Similarly, on comparing for hyperbola $\dfrac{{{y}^{2}}}{{{a}^{2}}}-\dfrac{{{x}^{2}}}{{{b}^{2}}}=1$ we get, ${{x}_{2}}=\pm \dfrac{{{b}^{2}}}{\sqrt{{{a}^{2}}-{{b}^{2}}}},{{y}_{2}}=\pm \dfrac{{{a}^{2}}}{\sqrt{{{a}^{2}}-{{b}^{2}}}}$.
Now, we have already found out points $\left( {{x}_{1}},{{y}_{1}} \right),\left( {{x}_{2}},{{y}_{2}} \right)$. Therefore, the length of common tangent can be found by using the distance formula given by
$\sqrt{{{\left( {{x}_{2}}-{{x}_{1}} \right)}^{2}}+{{\left( {{y}_{2}}-{{y}_{1}} \right)}^{2}}}$
$\Rightarrow \sqrt{{{\left( \pm \dfrac{{{b}^{2}}}{\sqrt{{{a}^{2}}-{{b}^{2}}}}-\left( \pm \dfrac{{{a}^{2}}}{\sqrt{{{a}^{2}}-{{b}^{2}}}} \right) \right)}^{2}}+\left( \pm \dfrac{{{a}^{2}}}{\sqrt{{{a}^{2}}-{{b}^{2}}}}-\left( \pm \dfrac{{{b}^{2}}}{\sqrt{{{a}^{2}}-{{b}^{2}}}} \right) \right)}$
$\Rightarrow \sqrt{\left( \dfrac{{{b}^{4}}}{{{a}^{2}}-{{b}^{2}}}+\left( \dfrac{{{a}^{4}}}{{{a}^{2}}-{{b}^{2}}} \right)+\dfrac{2{{a}^{2}}{{b}^{2}}}{{{a}^{2}}-{{b}^{2}}} \right)+\left( \dfrac{{{a}^{4}}}{{{a}^{2}}-{{b}^{2}}}+\left( \dfrac{{{b}^{4}}}{{{a}^{2}}-{{b}^{2}}} \right)+\dfrac{2{{a}^{2}}{{b}^{2}}}{{{a}^{2}}-{{b}^{2}}} \right)}$
Collecting the same terms together we get:
$\Rightarrow \sqrt{\left( \dfrac{2{{b}^{4}}}{{{a}^{2}}-{{b}^{2}}}+\left( \dfrac{2{{a}^{4}}}{{{a}^{2}}-{{b}^{2}}} \right)+\dfrac{4{{a}^{2}}{{b}^{2}}}{{{a}^{2}}-{{b}^{2}}} \right)}$
Taking out 2 as common we get:
$\Rightarrow \sqrt{\dfrac{2\left( {{a}^{4}}+{{b}^{4}}+2{{a}^{2}}{{b}^{2}} \right)}{{{a}^{2}}-{{b}^{2}}}}$
$\Rightarrow \sqrt{\dfrac{2{{\left( {{a}^{2}}+{{b}^{2}} \right)}^{2}}}{{{a}^{2}}-{{b}^{2}}}}$
Taking out square out of the root we get:
$\Rightarrow \left( {{a}^{2}}+{{b}^{2}} \right)\sqrt{\dfrac{2}{{{a}^{2}}-{{b}^{2}}}}$
Therefore, after simplification, we get the length of the common tangent is equal to, $\left( {{a}^{2}}+{{b}^{2}} \right)\sqrt{\dfrac{2}{{{a}^{2}}-{{b}^{2}}}}$.
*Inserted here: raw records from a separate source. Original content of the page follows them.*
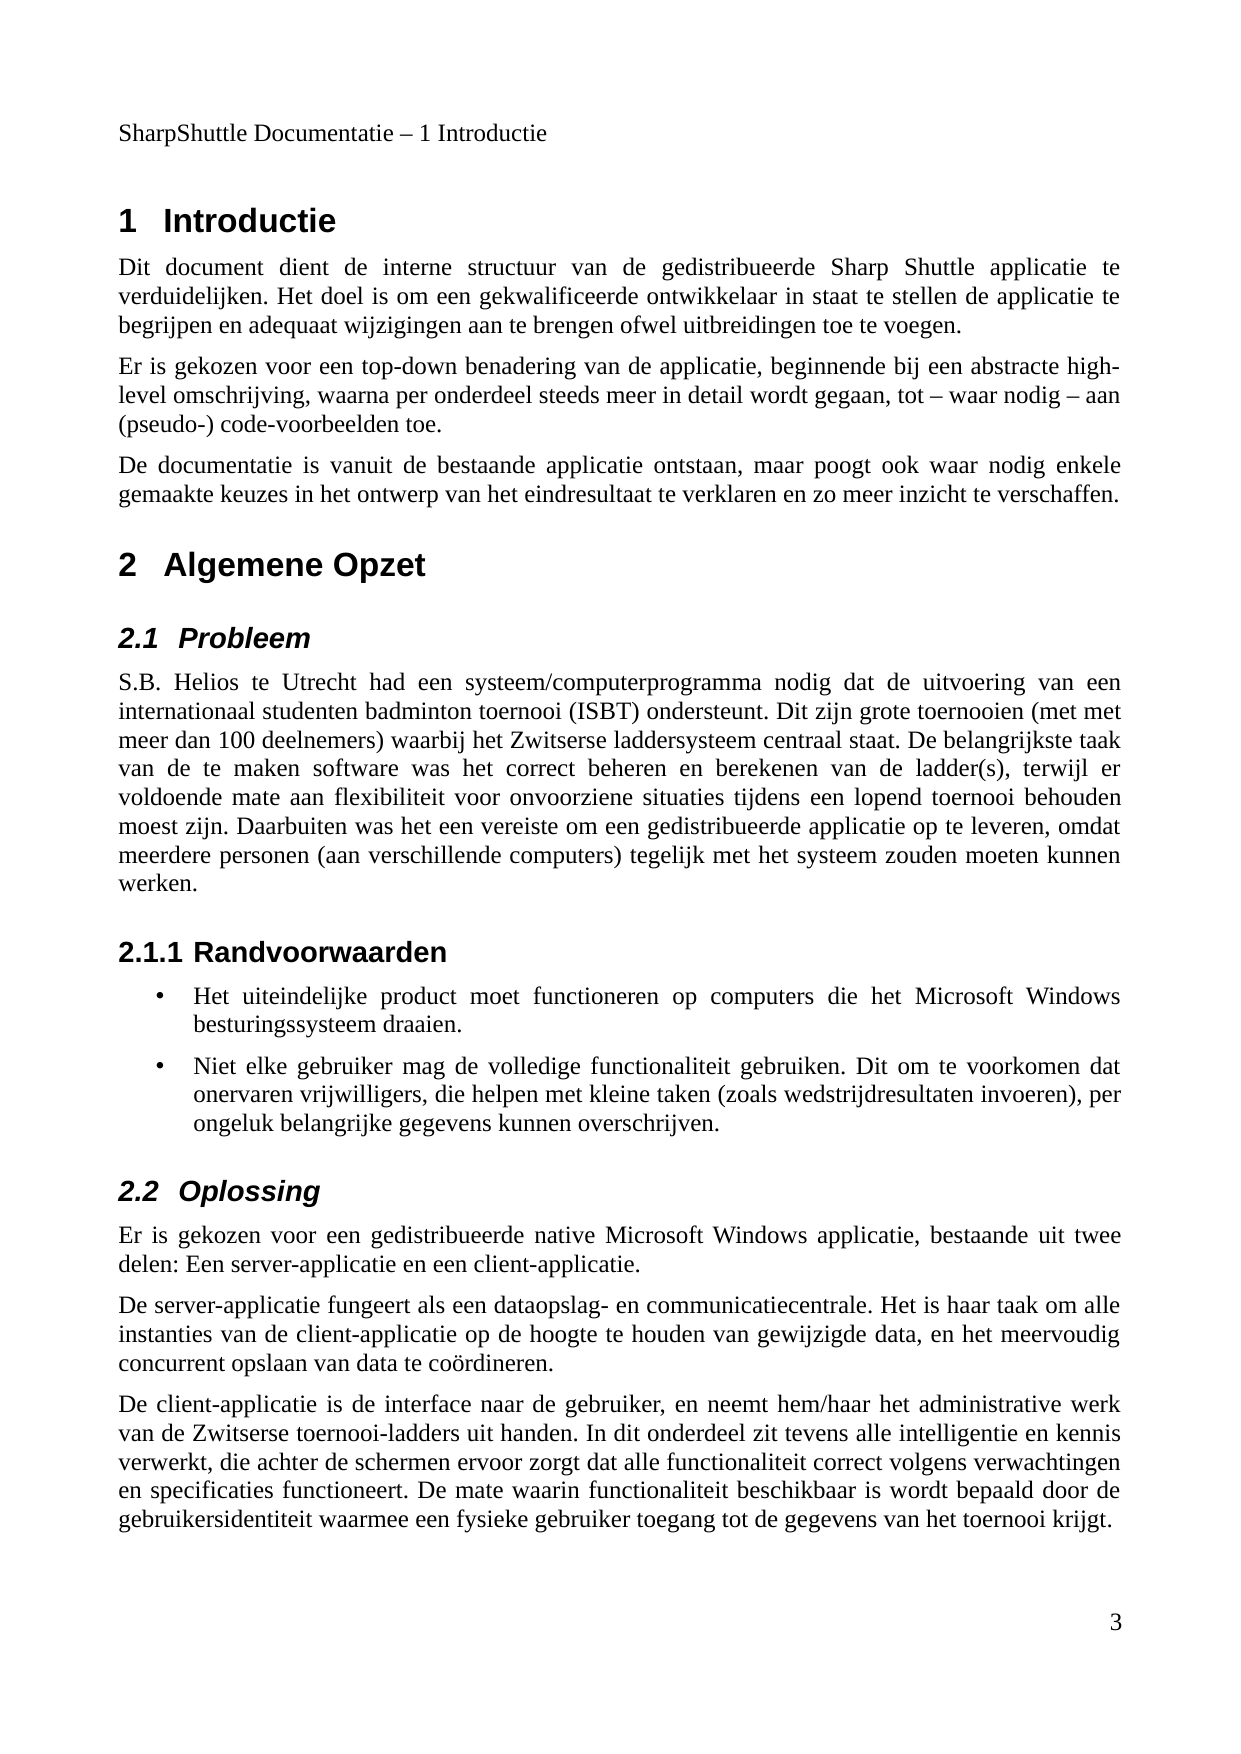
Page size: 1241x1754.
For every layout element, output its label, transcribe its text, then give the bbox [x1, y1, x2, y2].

subtitle Oplossing [118, 1174, 1122, 1208]
text Dit document dient de interne structuur van de gedistribueerde Sharp Shuttle applicatie te verduidelijken. Het doel is om een gekwalificeerde ontwikkelaar in staat te stellen de applicatie te begrijpen en adequaat wijzigingen aan te brengen ofwel uitbreidingen toe te voegen. [118, 252, 1122, 339]
text Er is gekozen voor een top-down benadering van de applicatie, beginnende bij een abstracte high-level omschrijving, waarna per onderdeel steeds meer in detail wordt gegaan, tot – waar nodig – aan (pseudo-) code-voorbeelden toe. [118, 351, 1122, 437]
subtitle Randvoorwaarden [118, 935, 1122, 968]
subtitle Probleem [118, 621, 1122, 655]
subtitle Algemene Opzet [118, 545, 1122, 584]
text Er is gekozen voor een gedistribueerde native Microsoft Windows applicatie, bestaande uit twee delen: Een server-applicatie en een client-applicatie. [118, 1221, 1122, 1278]
text De documentatie is vanuit de bestaande applicatie ontstaan, maar poogt ook waar nodig enkele gemaakte keuzes in het ontwerp van het eindresultaat te verklaren en zo meer inzicht te verschaffen. [118, 450, 1122, 507]
list Het uiteindelijke product moet functioneren op computers die het Microsoft Windows besturingssysteem draaien. [156, 981, 1122, 1038]
text De client-applicatie is de interface naar de gebruiker, en neemt hem/haar het administrative werk van de Zwitserse toernooi-ladders uit handen. In dit onderdeel zit tevens alle intelligentie en kennis verwerkt, die achter de schermen ervoor zorgt dat alle functionaliteit correct volgens verwachtingen en specificaties functioneert. De mate waarin functionaliteit beschikbaar is wordt bepaald door de gebruikersidentiteit waarmee een fysieke gebruiker toegang tot de gegevens van het toernooi krijgt. [118, 1389, 1122, 1533]
subtitle Introductie [118, 201, 1122, 240]
text S.B. Helios te Utrecht had een systeem/computerprogramma nodig dat de uitvoering van een internationaal studenten badminton toernooi (ISBT) ondersteunt. Dit zijn grote toernooien (met met meer dan 100 deelnemers) waarbij het Zwitserse laddersysteem centraal staat. De belangrijkste taak van de te maken software was het correct beheren en berekenen van de ladder(s), terwijl er voldoende mate aan flexibiliteit voor onvoorziene situaties tijdens een lopend toernooi behouden moest zijn. Daarbuiten was het een vereiste om een gedistribueerde applicatie op te leveren, omdat meerdere personen (aan verschillende computers) tegelijk met het systeem zouden moeten kunnen werken. [118, 667, 1122, 897]
text De server-applicatie fungeert als een dataopslag- en communicatiecentrale. Het is haar taak om alle instanties van de client-applicatie op de hoogte te houden van gewijzigde data, en het meervoudig concurrent opslaan van data te coördineren. [118, 1291, 1122, 1377]
list Niet elke gebruiker mag de volledige functionaliteit gebruiken. Dit om te voorkomen dat onervaren vrijwilligers, die helpen met kleine taken (zoals wedstrijdresultaten invoeren), per ongeluk belangrijke gegevens kunnen overschrijven. [156, 1051, 1122, 1137]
And the equation of common tangent we have already found out as, $y=\pm x\pm \sqrt{{{a}^{2}}-{{b}^{2}}}$. Hence, the equation of common tangent is $y=\pm x\pm \sqrt{{{a}^{2}}-{{b}^{2}}}$ and length of the common tangent is $\left( {{a}^{2}}+{{b}^{2}} \right)\sqrt{\dfrac{2}{{{a}^{2}}-{{b}^{2}}}}$.
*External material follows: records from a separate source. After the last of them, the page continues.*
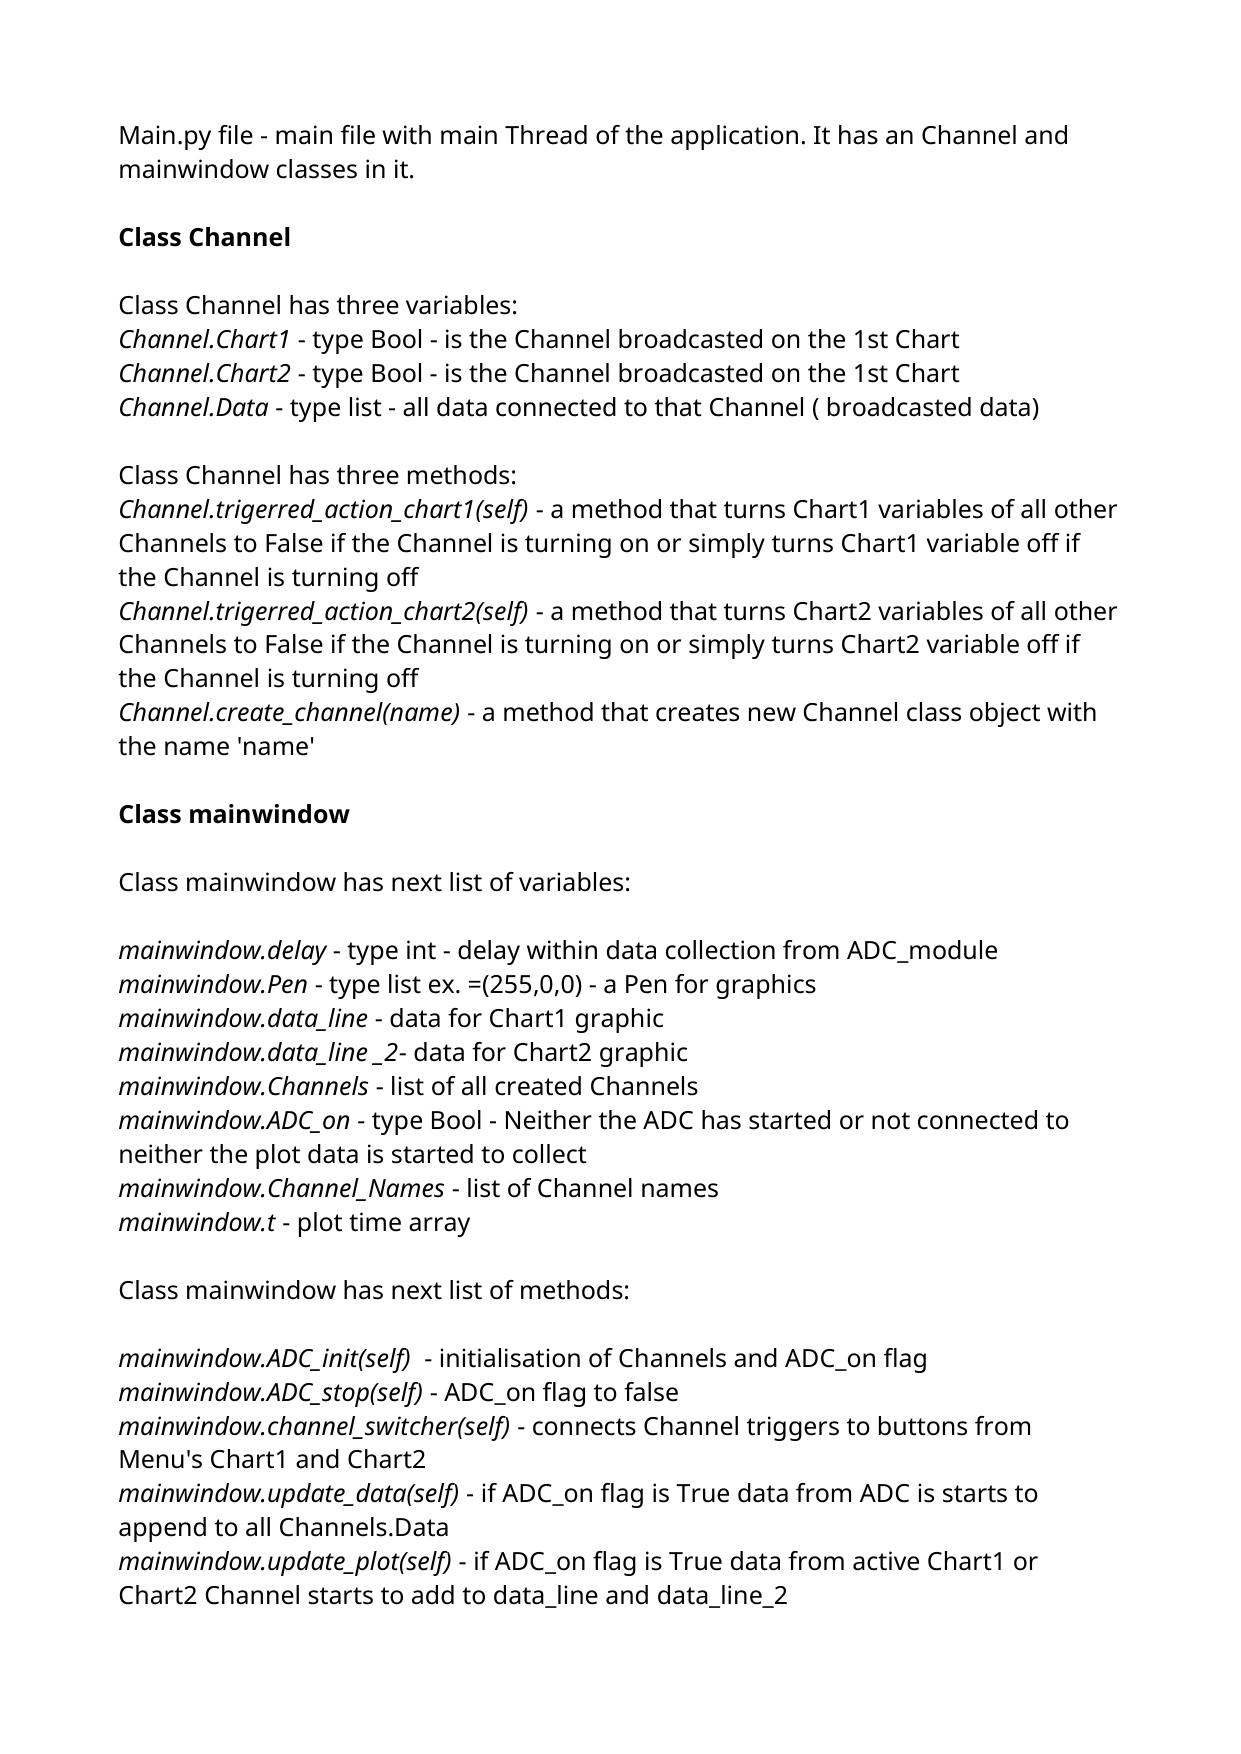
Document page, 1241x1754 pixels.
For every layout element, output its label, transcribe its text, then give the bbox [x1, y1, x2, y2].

text mainwindow.t - plot time array [118, 1205, 1122, 1239]
text Channel.trigerred_action_chart2(self) - a method that turns Chart2 variables of all other Channels to False if the Channel is turning on or simply turns Chart2 variable off if the Channel is turning off [118, 593, 1122, 695]
text mainwindow.data_line _2- data for Chart2 graphic [118, 1035, 1122, 1069]
text Class mainwindow [118, 797, 1122, 831]
text Channel.Data - type list - all data connected to that Channel ( broadcasted data) [118, 390, 1122, 424]
text mainwindow.ADC_init(self) - initialisation of Channels and ADC_on flag [118, 1341, 1122, 1374]
text mainwindow.ADC_on - type Bool - Neither the ADC has started or not connected to neither the plot data is started to collect [118, 1103, 1122, 1171]
text mainwindow.Pen - type list ex. =(255,0,0) - a Pen for graphics [118, 967, 1122, 1001]
text mainwindow.ADC_stop(self) - ADC_on flag to false [118, 1374, 1122, 1408]
text Class Channel [118, 220, 1122, 254]
text mainwindow.update_plot(self) - if ADC_on flag is True data from active Chart1 or Chart2 Channel starts to add to data_line and data_line_2 [118, 1544, 1122, 1612]
text Channel.create_channel(name) - a method that creates new Channel class object with the name 'name' [118, 695, 1122, 763]
text mainwindow.update_data(self) - if ADC_on flag is True data from ADC is starts to append to all Channels.Data [118, 1476, 1122, 1544]
text Class Channel has three methods: [118, 458, 1122, 492]
text Channel.Chart2 - type Bool - is the Channel broadcasted on the 1st Chart [118, 356, 1122, 390]
text mainwindow.data_line - data for Chart1 graphic [118, 1001, 1122, 1035]
text Main.py file - main file with main Thread of the application. It has an Channel and mainwindow classes in it. [118, 118, 1122, 186]
text mainwindow.Channels - list of all created Channels [118, 1069, 1122, 1103]
text mainwindow.Channel_Names - list of Channel names [118, 1171, 1122, 1205]
text mainwindow.channel_switcher(self) - connects Channel triggers to buttons from Menu's Chart1 and Chart2 [118, 1408, 1122, 1476]
text Class Channel has three variables: [118, 288, 1122, 322]
text mainwindow.delay - type int - delay within data collection from ADC_module [118, 933, 1122, 967]
text Class mainwindow has next list of methods: [118, 1273, 1122, 1307]
text Class mainwindow has next list of variables: [118, 865, 1122, 899]
text Channel.Chart1 - type Bool - is the Channel broadcasted on the 1st Chart [118, 322, 1122, 356]
text Channel.trigerred_action_chart1(self) - a method that turns Chart1 variables of all other Channels to False if the Channel is turning on or simply turns Chart1 variable off if the Channel is turning off [118, 492, 1122, 593]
Note: We must be very careful about the values of m. After taking the root, we must not forget to take the negative values also. The possibility of mistake is by adding the coordinates in the distance formula instead of subtracting the coordinates and ending up with the wrong distance.